* **Provided passage**
Light Artists Utilize Video Projection for Peace
By SCN Staff On May 12, 2015
The video animations, artfully executed by Cohen, create moving and interacting layers of the light images, many of which have starkly beautiful and vivid colors dancing in layers.
Photo Credit: Peter Rogina
On a cold Friday night in mid-January, digital projection artists Peter Rogina and Eileen Cohen presented their most recent work entitled, “Shuffled Light” at the Opening Ceremony Press Event for NYC Light 2015 at the Brooklyn Navy Yard. This event ushered in a year-long celebration of light in the city. New York is one of several cities worldwide that are following the lead of the United Nations, which proclaimed 2015 as the International Year of Light and Light-based Technologies.
For Rogina, a New Jersey resident, and Cohen, who lives in New York City, this showing was one of 12 installations in the last year and the pair have now video projected in four of the five NYC boroughs and on landmarks including the Cotton Club in Harlem, a summer installation at the Holocenter on Governors Island, The TEDxCUNY conference, and the NYC Opening Ceremony for Peace December.
Their work was also displayed for the Peace December Music Peace Marathon, which was streamed live from the Bronxnet Studios to dozens of participating countries as part of the United Nations Month of Peace (started by Mayor Bloomberg).
The team used Panasonic PTD5700U projectors for all of the outdoor installations. Video Corporation of America in Somerset, NJ, donated the projector for each public art installation.
Rogina said, “The video projectors have been great, bright (6,000+ lumens) and crisp at every single event. We’ve had a lot of comments each night on how good the projection has looked.” The team has luckily avoided any rain during their installations, but in January the temperature outside was 16 degrees with wind chills around zero. Rogina and Cohen tag-teamed going in and out of the event. “We were using both ends of the projector – the front to project and the heat from the lamp exhaust to keep our hands warm. It was cold, but fun.”
Rogina and Cohen are enjoying quiet acclaim for their projections which, as described by Rogina, “started with an idea to creatively light the dark spaces in between holograms in a gallery setting.” Rogina’s light photos are stunning projections and have been used as anchor pieces for large events such as the Closing Extravaganza for the Center for the Holographic Arts and the summer-long “Parallax” installation series on Governors Island. His photography has also been featured in “IN New York Magazine”, the popular online photo-blog PetaPixel, and in numerous Global Online Art Exhibits where he’s had galleries on both Transmitted and Reflected light.
The video animations, artfully executed by Cohen, create moving and interacting layers of the light images, many of which have starkly beautiful and vivid colors dancing in layers. The pieces all start as either light photos or videos shot by Rogina and are then taken by Cohen into Photoshop, Final Cut Pro, and After Effects for image preparation, animation, layering, and “joining” together. Original images are of varying resolutions, often up to 21 Megapixels, which allows for a great deal of flexibility. All images are captured with a Canon 5D Mark II camera using mostly a 24-105mm professional lens. All video is shot in 1080p and the final pieces are rendered at 1080p, 720p, and VGA. “We’d love to project some of these pieces at 4K and have enough resolution to do so, but to date, we haven’t had access to the projection technology needed,” said Rogina.

* **Given data**
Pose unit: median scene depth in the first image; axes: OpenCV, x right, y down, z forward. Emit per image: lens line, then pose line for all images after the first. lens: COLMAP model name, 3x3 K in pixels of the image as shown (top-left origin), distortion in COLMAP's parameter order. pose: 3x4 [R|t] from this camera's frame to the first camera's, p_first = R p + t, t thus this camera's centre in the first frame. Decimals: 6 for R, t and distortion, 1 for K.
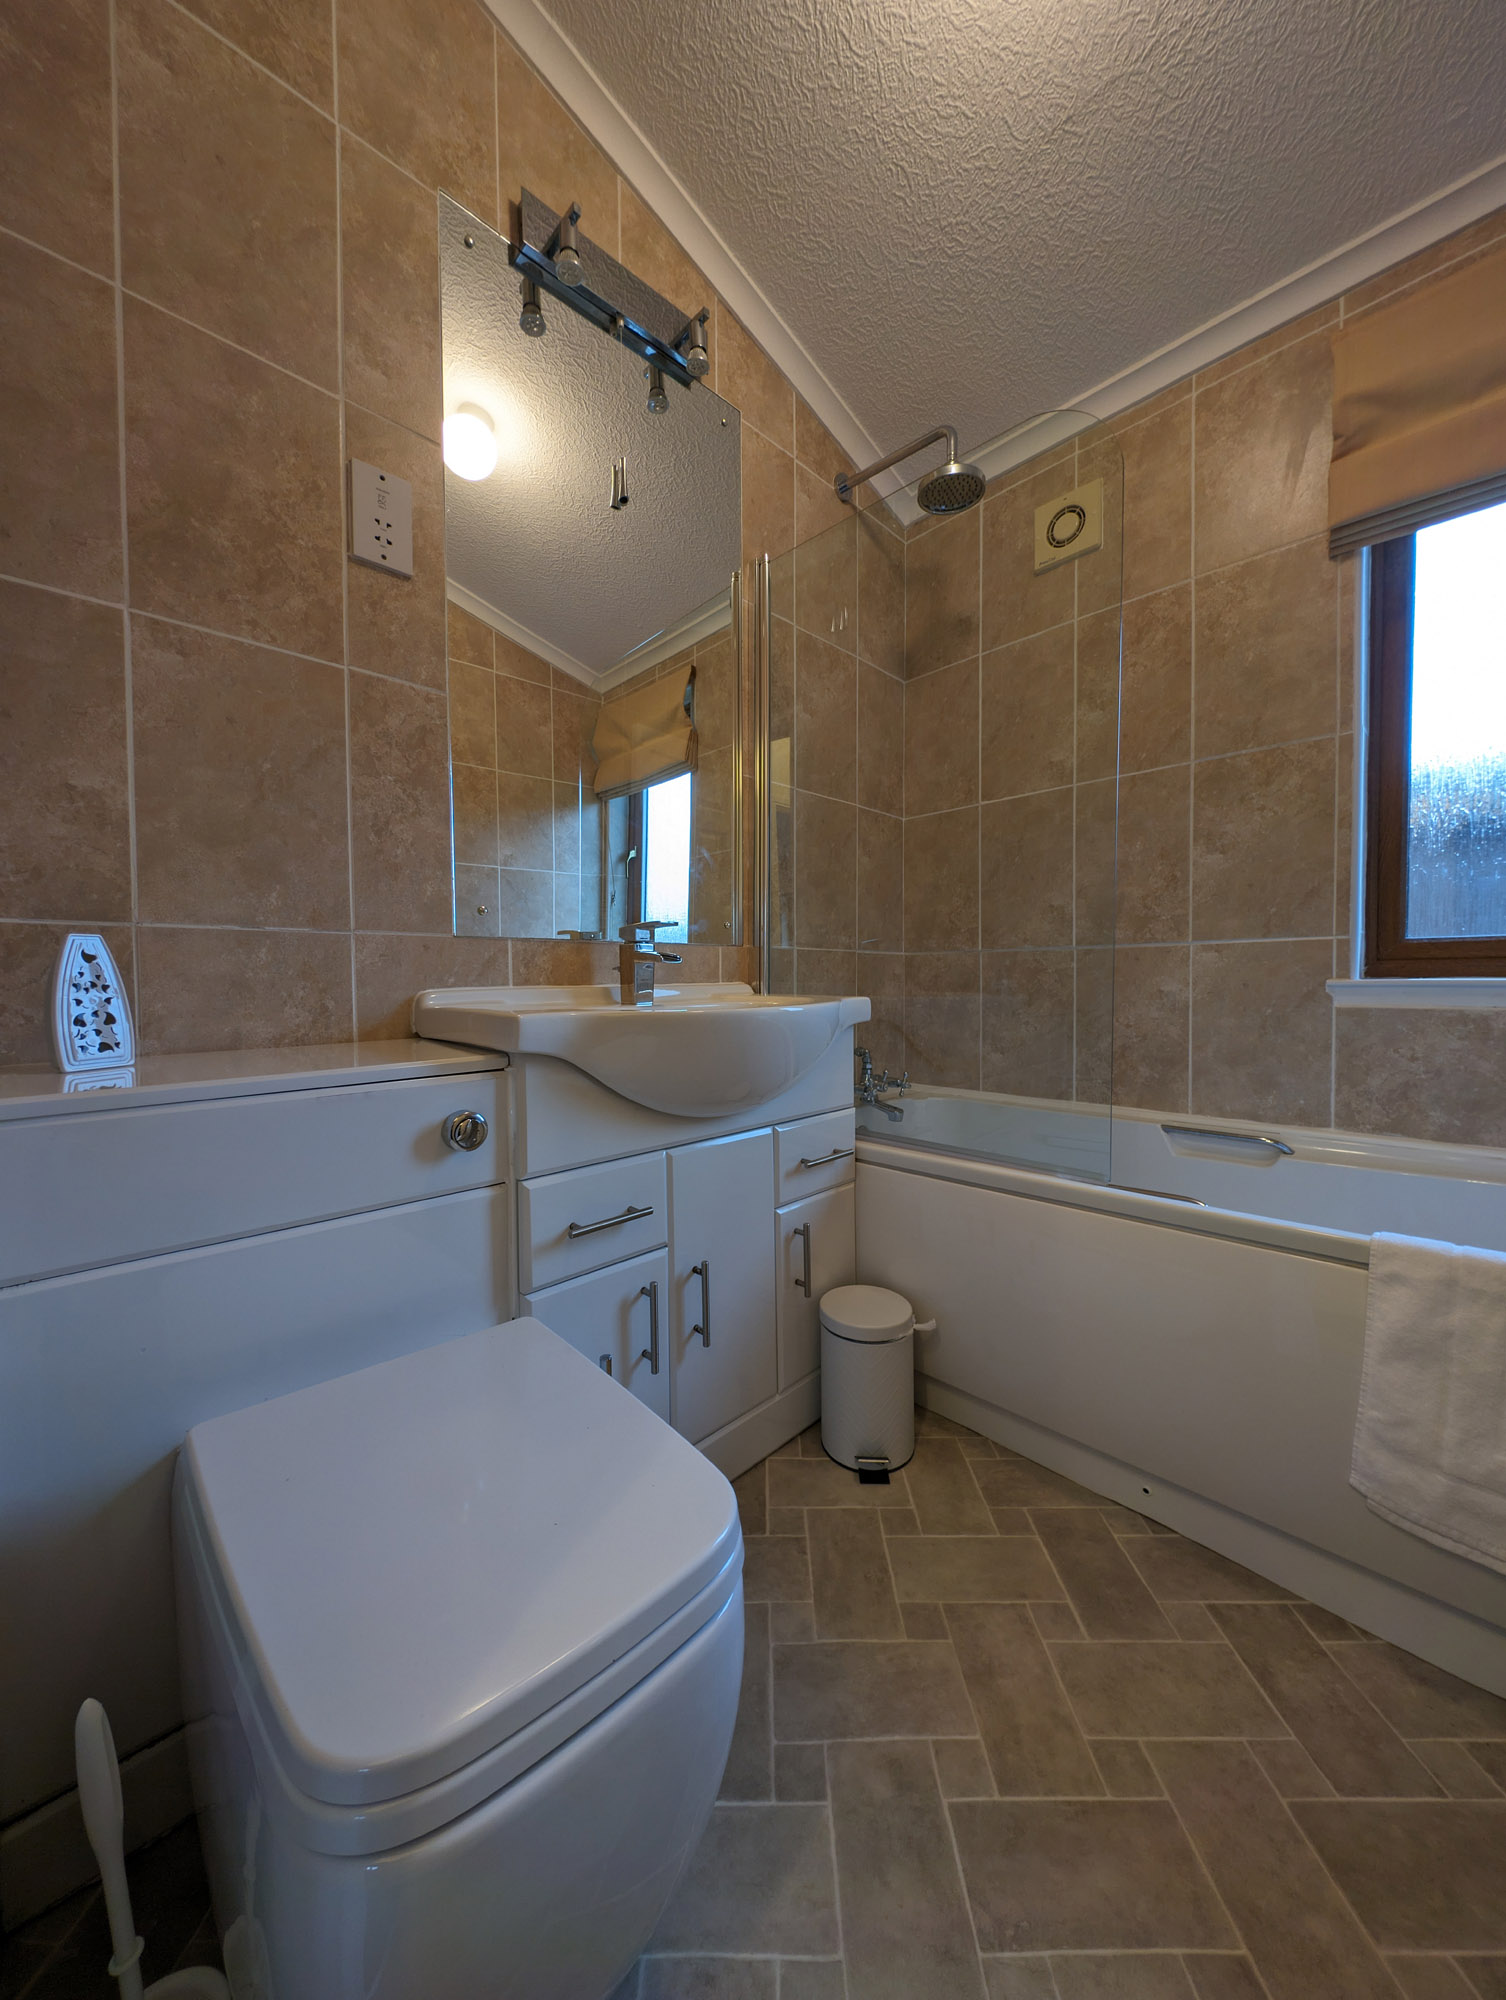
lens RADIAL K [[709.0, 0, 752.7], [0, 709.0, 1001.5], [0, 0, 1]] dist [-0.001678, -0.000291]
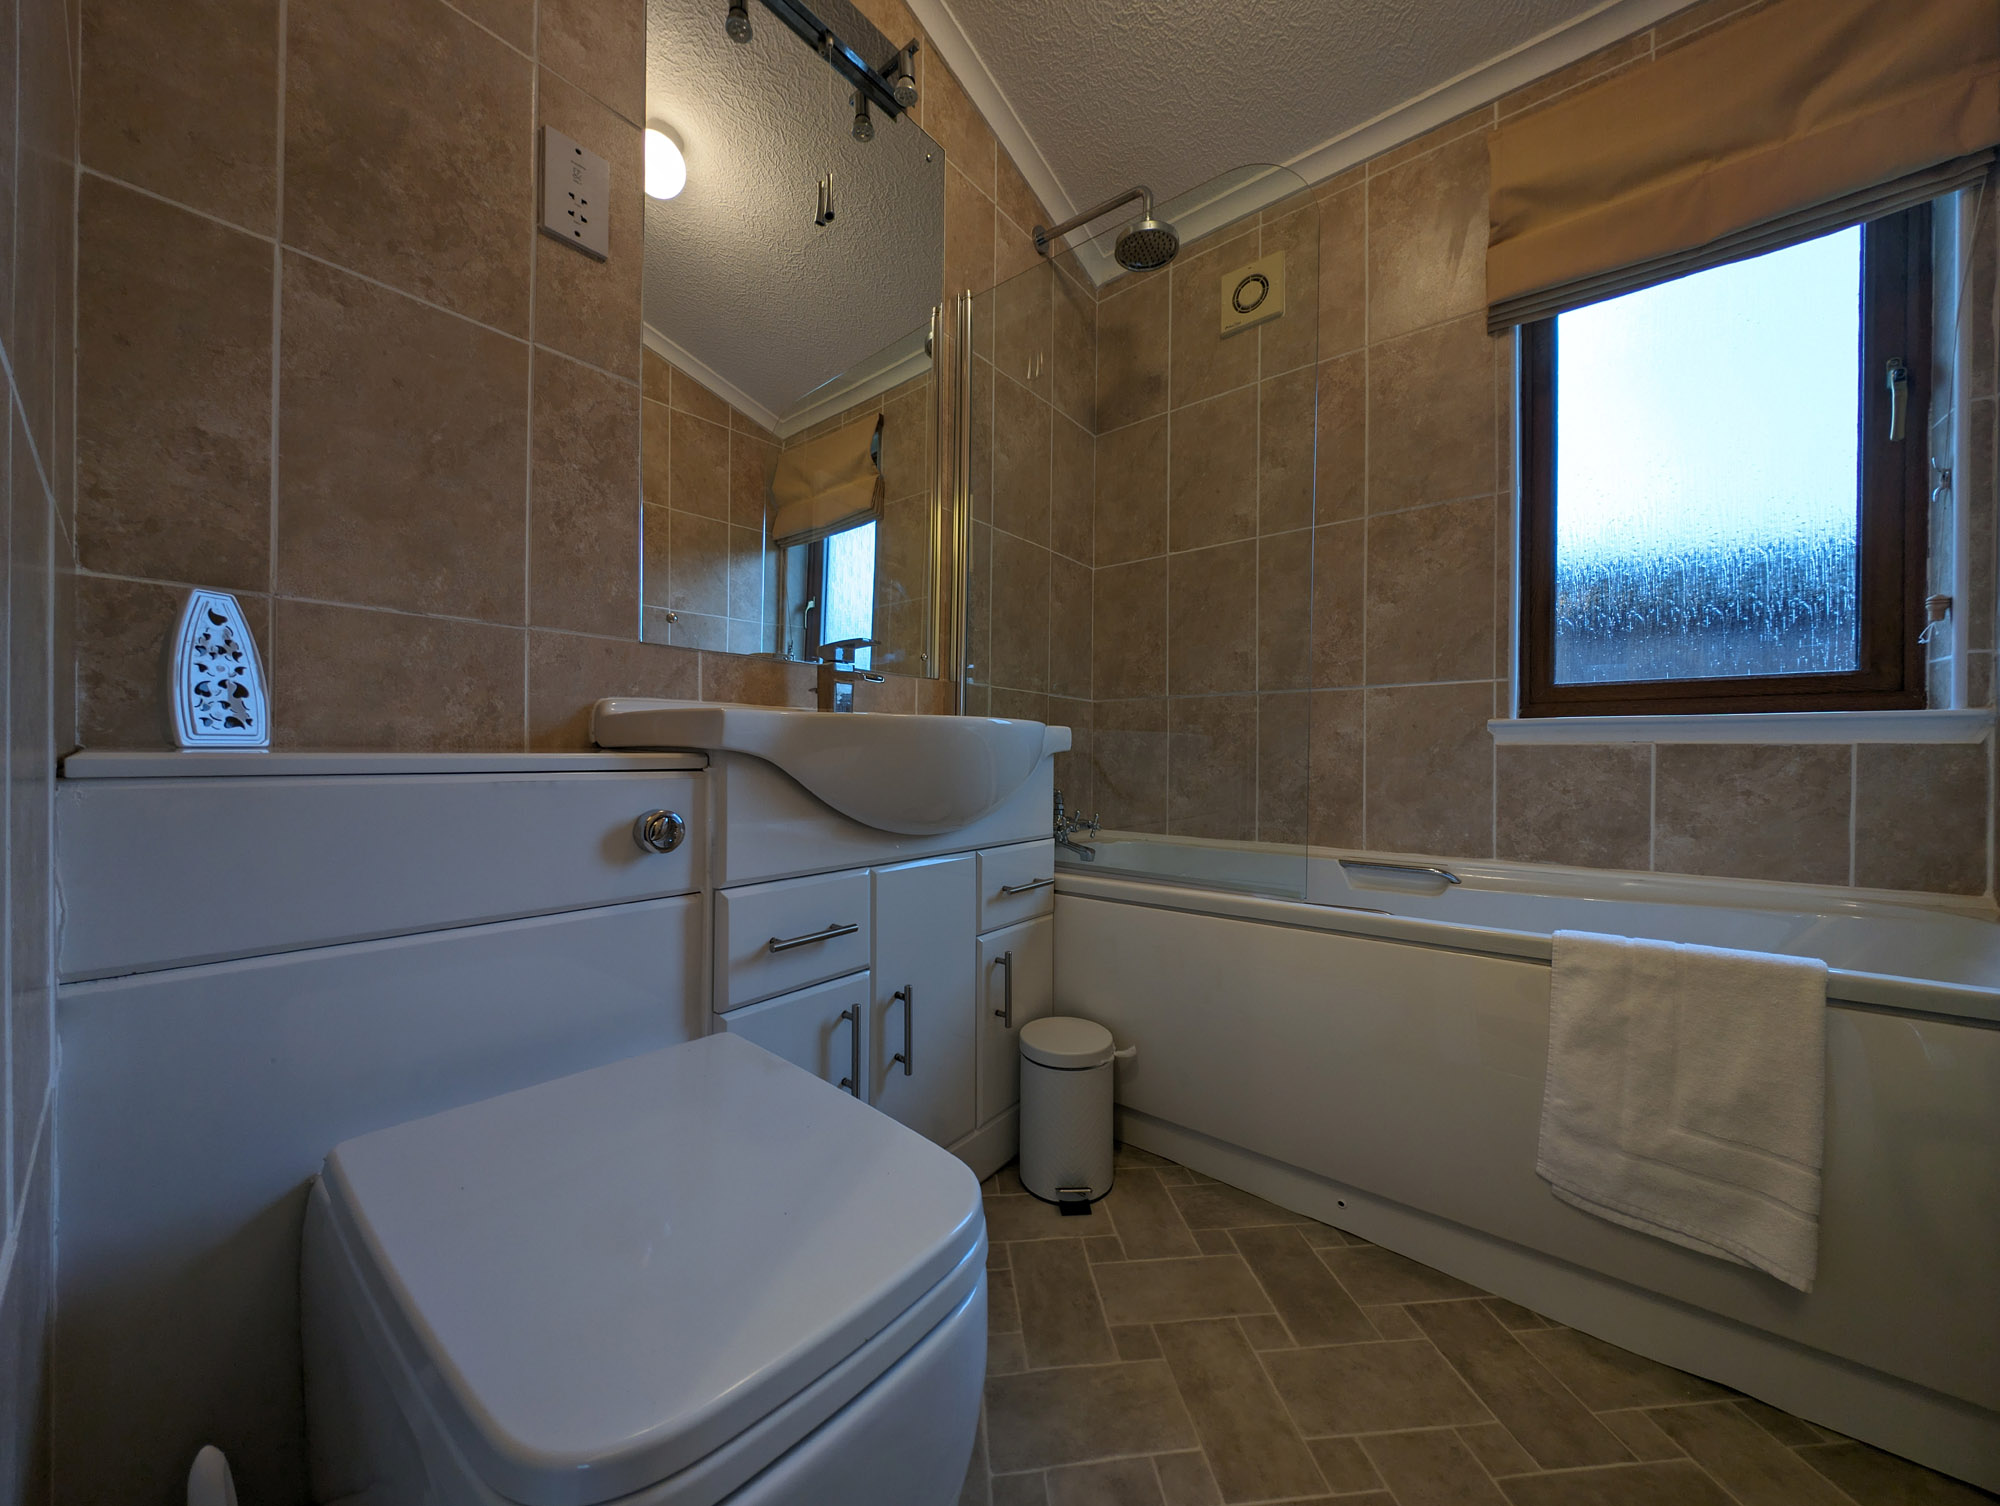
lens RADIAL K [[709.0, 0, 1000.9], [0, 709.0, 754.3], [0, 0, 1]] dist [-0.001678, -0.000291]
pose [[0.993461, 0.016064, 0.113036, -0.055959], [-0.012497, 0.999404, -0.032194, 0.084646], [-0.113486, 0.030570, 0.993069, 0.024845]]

...

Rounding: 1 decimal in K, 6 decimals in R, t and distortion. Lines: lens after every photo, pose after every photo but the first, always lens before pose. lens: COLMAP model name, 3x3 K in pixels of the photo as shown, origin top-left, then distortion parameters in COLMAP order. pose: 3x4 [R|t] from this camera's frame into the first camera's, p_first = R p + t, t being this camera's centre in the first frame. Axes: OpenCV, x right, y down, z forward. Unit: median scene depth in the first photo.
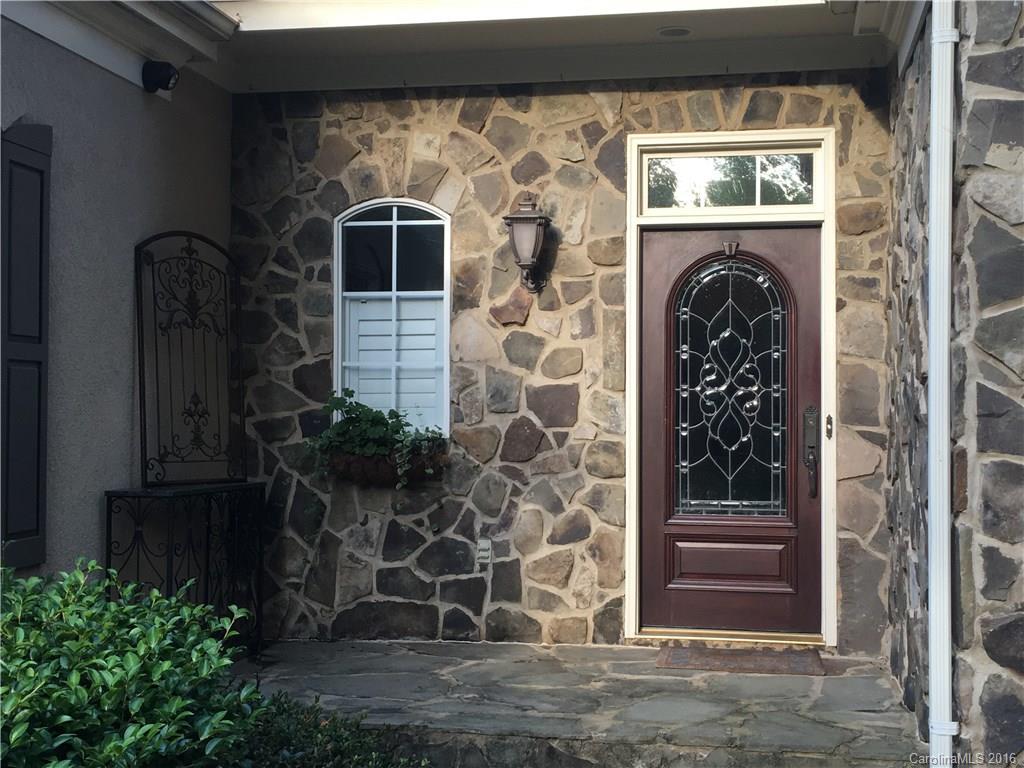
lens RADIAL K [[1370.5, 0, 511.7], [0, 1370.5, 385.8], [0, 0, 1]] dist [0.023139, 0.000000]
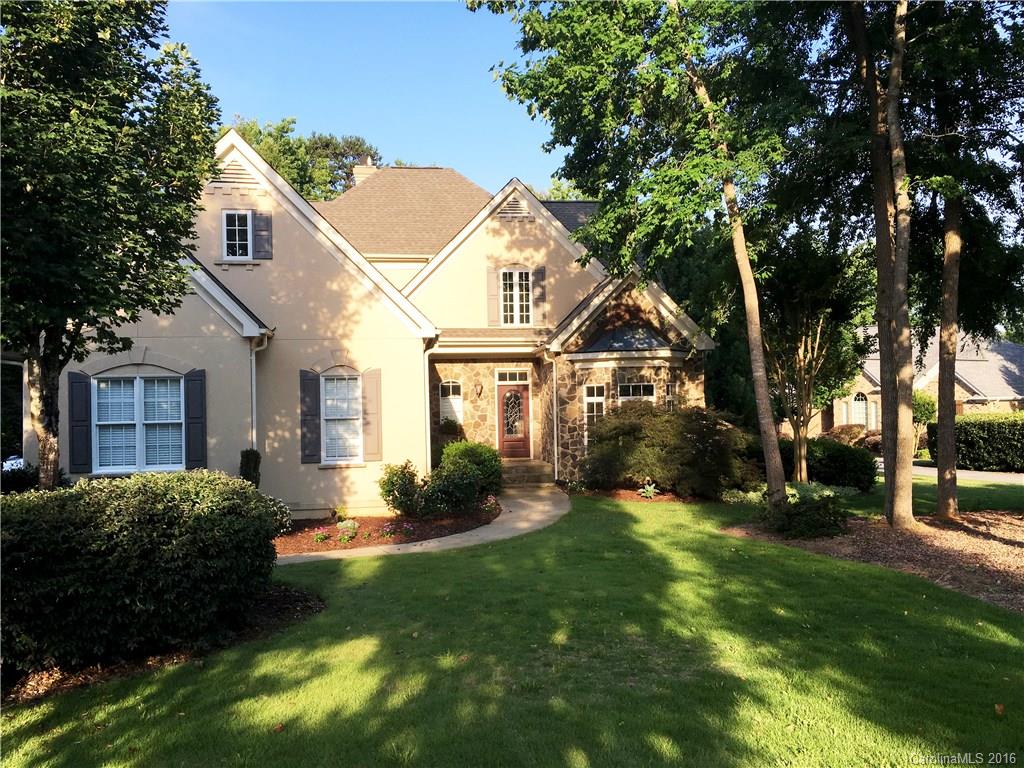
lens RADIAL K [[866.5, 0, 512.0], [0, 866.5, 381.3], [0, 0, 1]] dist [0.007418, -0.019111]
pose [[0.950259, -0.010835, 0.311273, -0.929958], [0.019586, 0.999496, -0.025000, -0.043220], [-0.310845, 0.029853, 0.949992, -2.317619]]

* **Brief**
From "For Rogina, a" up to and including "public art installation.", reproduce that stretch of the light-projection article with "outdoor installations" changed to "open-air installations".

* **Solution to this problem**
For Rogina, a New Jersey resident, and Cohen, who lives in New York City, this showing was one of 12 installations in the last year and the pair have now video projected in four of the five NYC boroughs and on landmarks including the Cotton Club in Harlem, a summer installation at the Holocenter on Governors Island, The TEDxCUNY conference, and the NYC Opening Ceremony for Peace December.
Their work was also displayed for the Peace December Music Peace Marathon, which was streamed live from the Bronxnet Studios to dozens of participating countries as part of the United Nations Month of Peace (started by Mayor Bloomberg).
The team used Panasonic PTD5700U projectors for all of the open-air installations. Video Corporation of America in Somerset, NJ, donated the projector for each public art installation.